Der Wirkstoff wurde federführend vom Deutschen Krebsforschungszentrum (DKFZ) in Zusammenarbeit mit dem Universitätsklinikum Heidelberg und der Universität Heidelberg entwickelt. Nach Angaben der Entwickler kann Lutetium-177-PSMA-617 die Überlebenschancen der Betroffenen erheblich verbessern. Die dem Medikament zugrundeliegende patentierte Erfindung sei ein herausragendes Beispiel für den Transfer exzellenter Forschungsergebnisse in die klinische Anwendung.

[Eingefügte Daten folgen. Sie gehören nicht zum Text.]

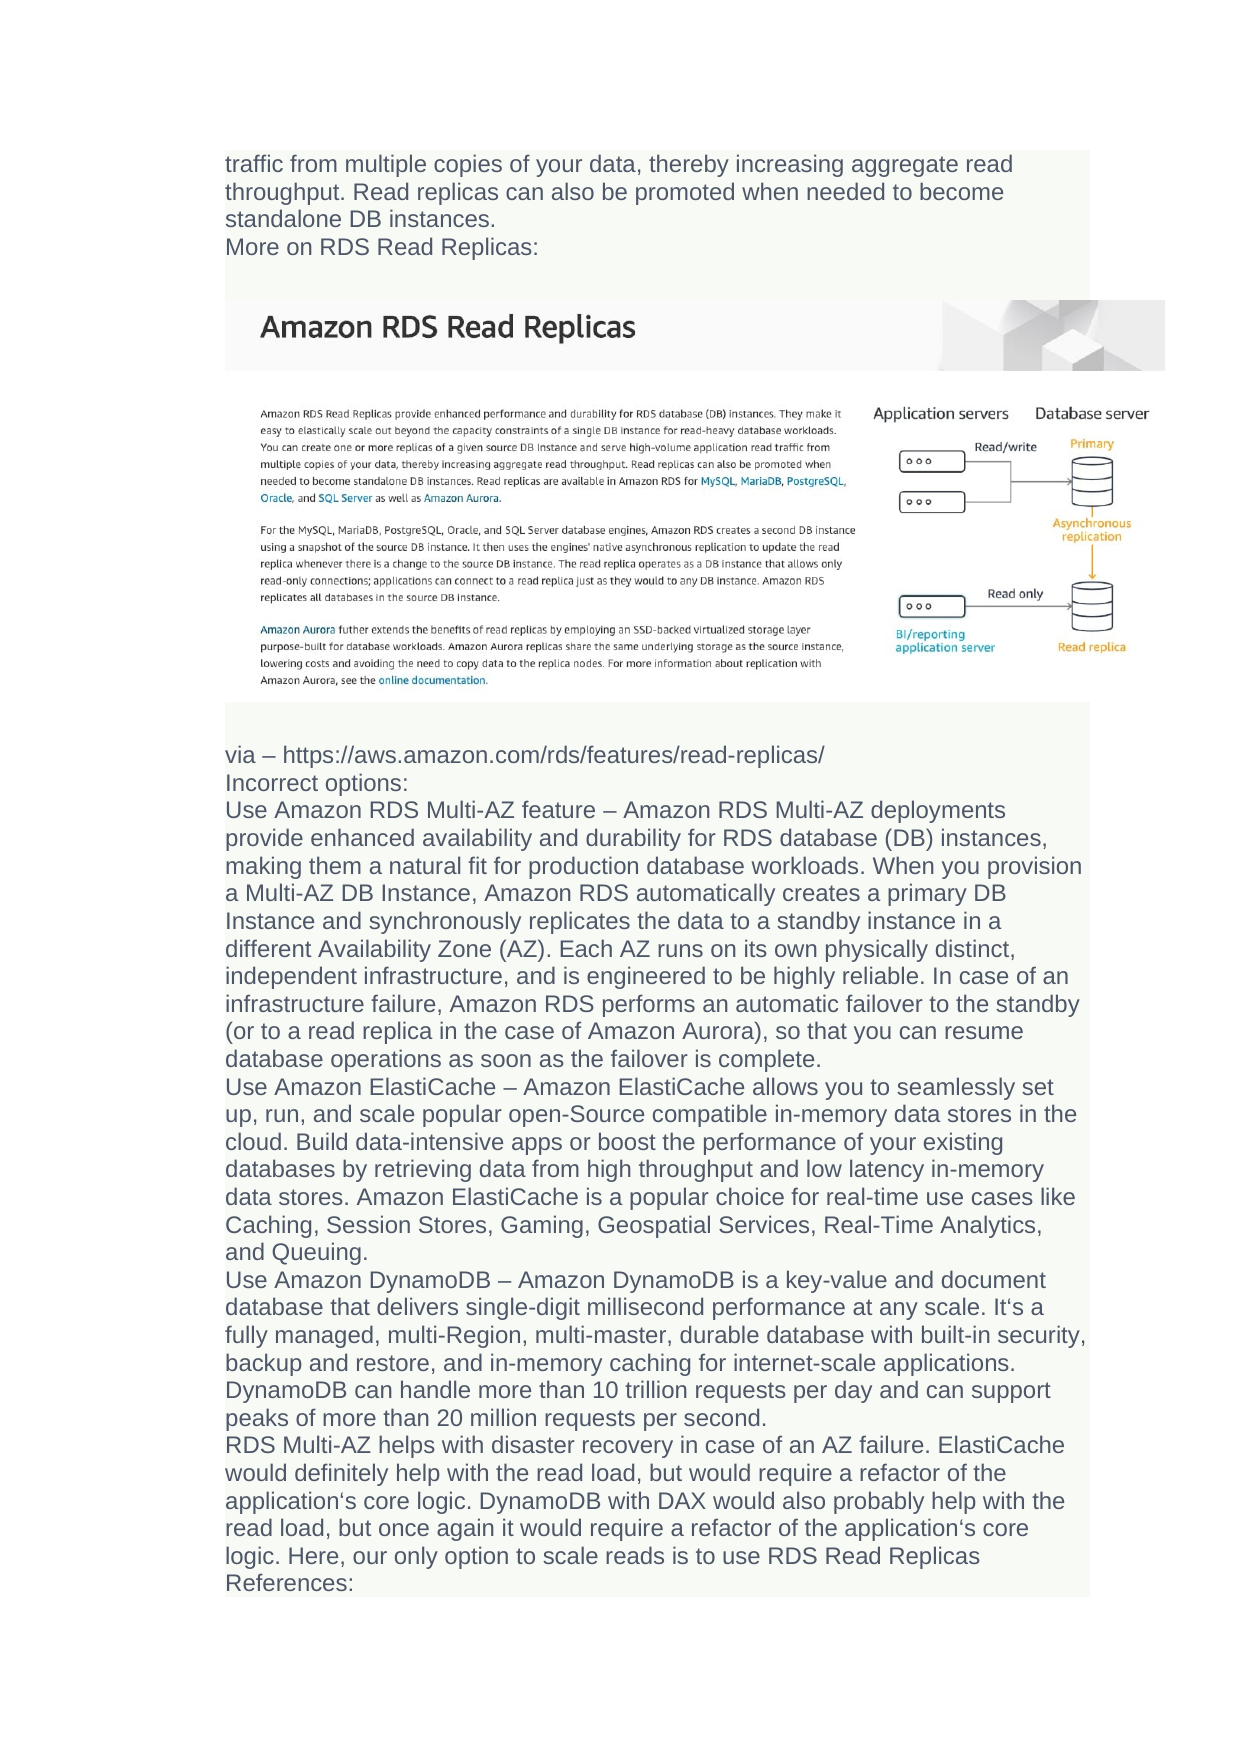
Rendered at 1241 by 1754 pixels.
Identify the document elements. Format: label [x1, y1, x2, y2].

picture [225, 300, 1166, 702]
text [225, 150, 1090, 260]
text [225, 741, 1090, 1597]
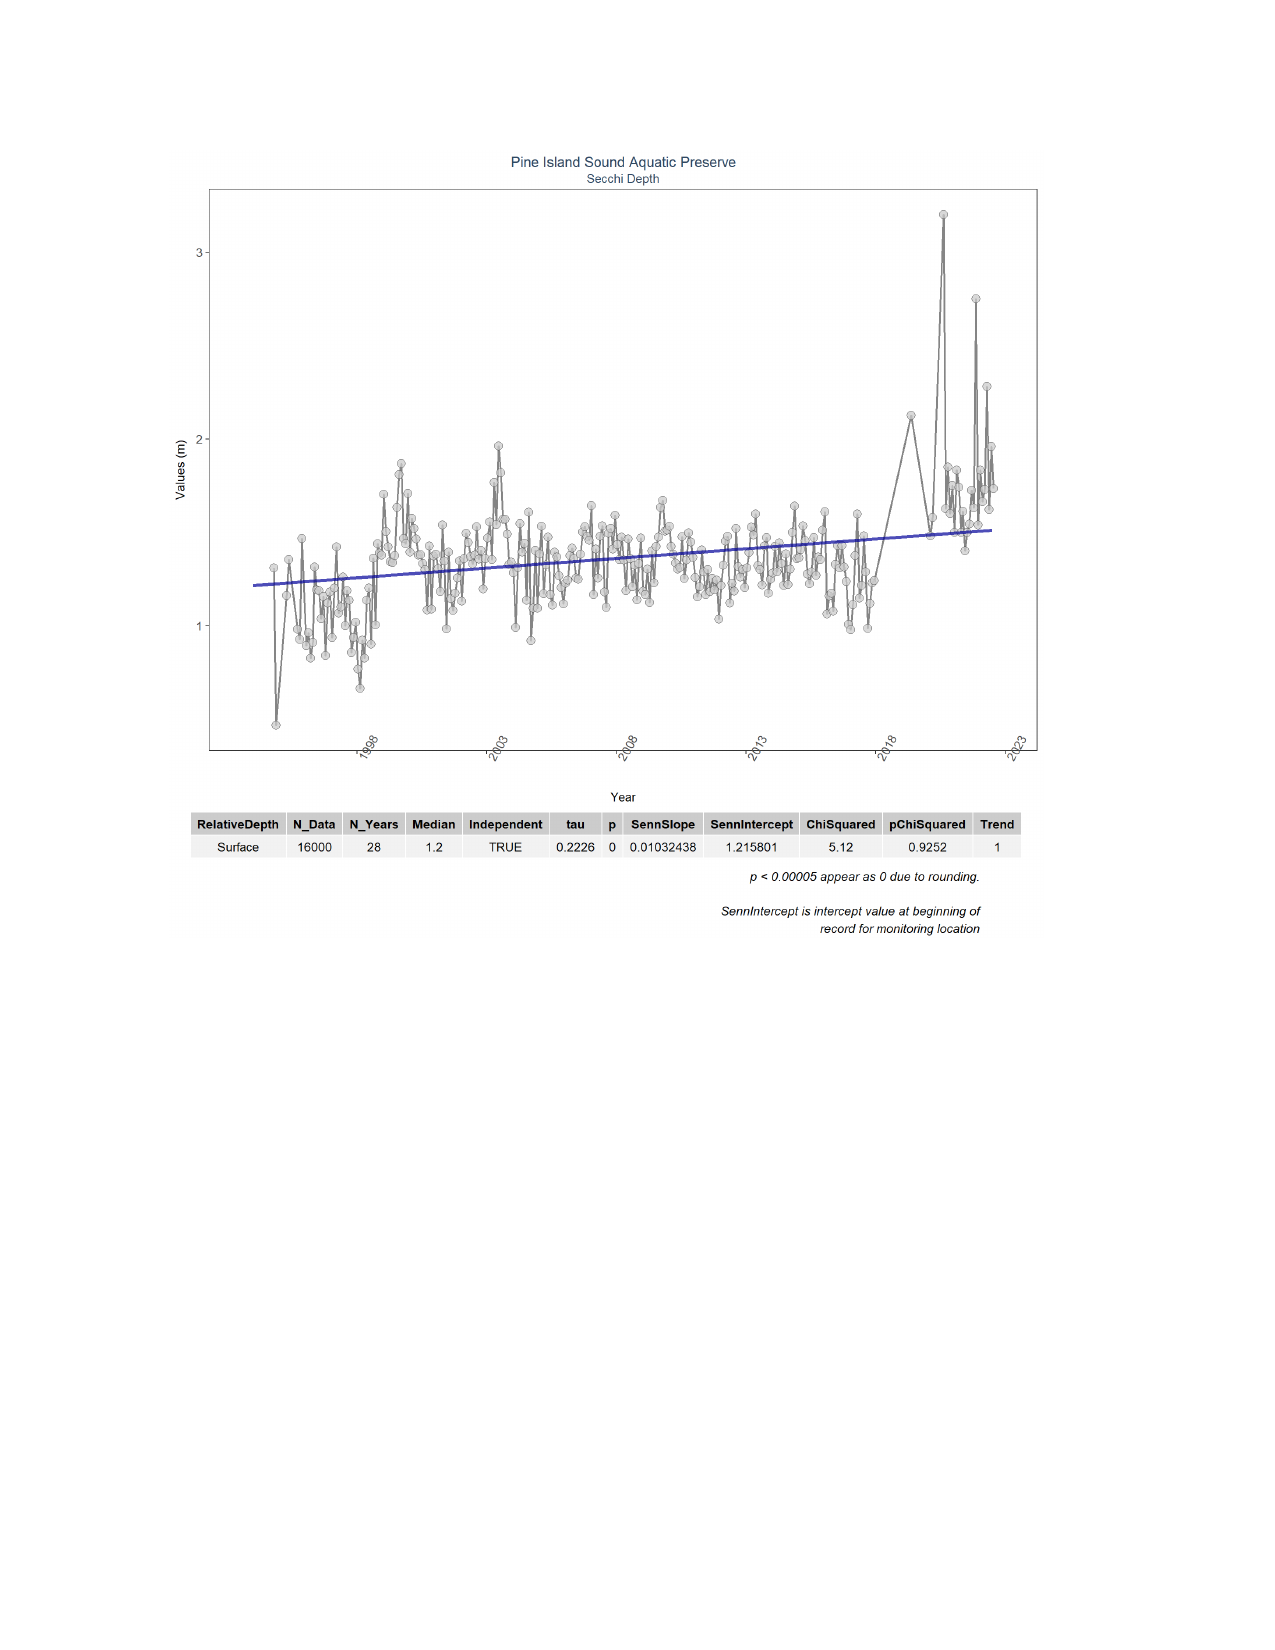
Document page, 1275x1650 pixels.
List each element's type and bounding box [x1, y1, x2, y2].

picture [168, 150, 1044, 938]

Erfolgreicher Forschungstransfer

„Durch exzellente und interdisziplinäre Forschung ist es Wissenschaftlerinnen und Wissenschaftlern am DKFZ, dem Universitätsklinikum und der Universität Heidelberg gelungen, einen neuen Wirkstoff gegen Prostatakrebs zu entwickeln”, erklärt Bundesforschungsministerin Bettina Stark-Watzinger. “Das ist ein großartiger Erfolg für die deutsche Krebsforschung, mit dem hoffentlich vielen Patienten geholfen werden kann. Hier zeigt sich beispielhaft das enorme Potenzial unserer Forschungslandschaft. Dabei ist der schnelle und erfolgreiche Transfer von Forschungsergebnissen in die Praxis der Schlüssel für eine bessere Zukunft.“

„Männer mit fortgeschrittenem Prostatakrebs haben derzeit kaum noch aussichtsreiche Behandlungsoptionen. Dass diese Betroffenen nun endlich auch in Deutschland von Lutetium-177-PSMA-617 profitieren können, ist ein großer Erfolg für das DKFZ”, sagt Prof. Michael Baumann, Vorstandsvorsitzender des DKFZ. “Unsere Mission ist es, mit exzellenter Grundlagenforschung Wissen und Lösungen für die klinische Praxis zu liefern. Mit der Erfindung von Lutetium-177-PSMA-617 ist unseren Wissenschaftlerinnen und Wissenschaftlern ein herausragendes Beispiel für diesen Transfer gelungen“, 

„Die Erfinder haben das klinische Potenzial des Wirkstoffs erkannt und gezielt die präklinische Entwicklung vorangetrieben. Wir haben früh die Rechte gesichert und nach Partnern in der pharmazeutischen Industrie gesucht, die die Weiterentwicklung zum Medikament übernommen haben”, sagt Ursula Weyrich, Kaufmännische Vorständin des DKFZ. Diese konsequente Ausrichtung auf den Transfer zahlt sich nun aus – vor allem anderen auch für die betroffenen Patienten“, 

Das von DKFZ, Universität Heidelberg und Universitätsklinikum Heidelberg erfundene und patentierte Lutetium-177-PSMA 617 wurde zunächst durch die ABX GmbH in Radeberg in klinische Studien gebracht und anschließend von Novartis bis zur Zulassung entwickelt. Derzeit wird bereits mit weiteren klinischen Studien geprüft, ob Lutetium-177-PSMA-617 auch Patienten mit metastasiertem Prostatakrebs, die zuvor noch keine Chemotherapie erhalten haben, einen Überlebensvorteil bringt.

Prostatakrebs ist mit 70.000 Neuerkrankungen/Jahr die häufigste Krebserkrankung und die zweithäufigste Krebstodesursache bei Männern in Deutschland. Ist der Tumor bei der Diagnose noch auf die Prostata beschränkt, so liegt die Wahrscheinlichkeit, die ersten fünf Jahre nach der Diagnose zu überleben, nahezu bei 100 Prozent, bei metastasierten Tumoren dagegen nur bei 30 Prozent.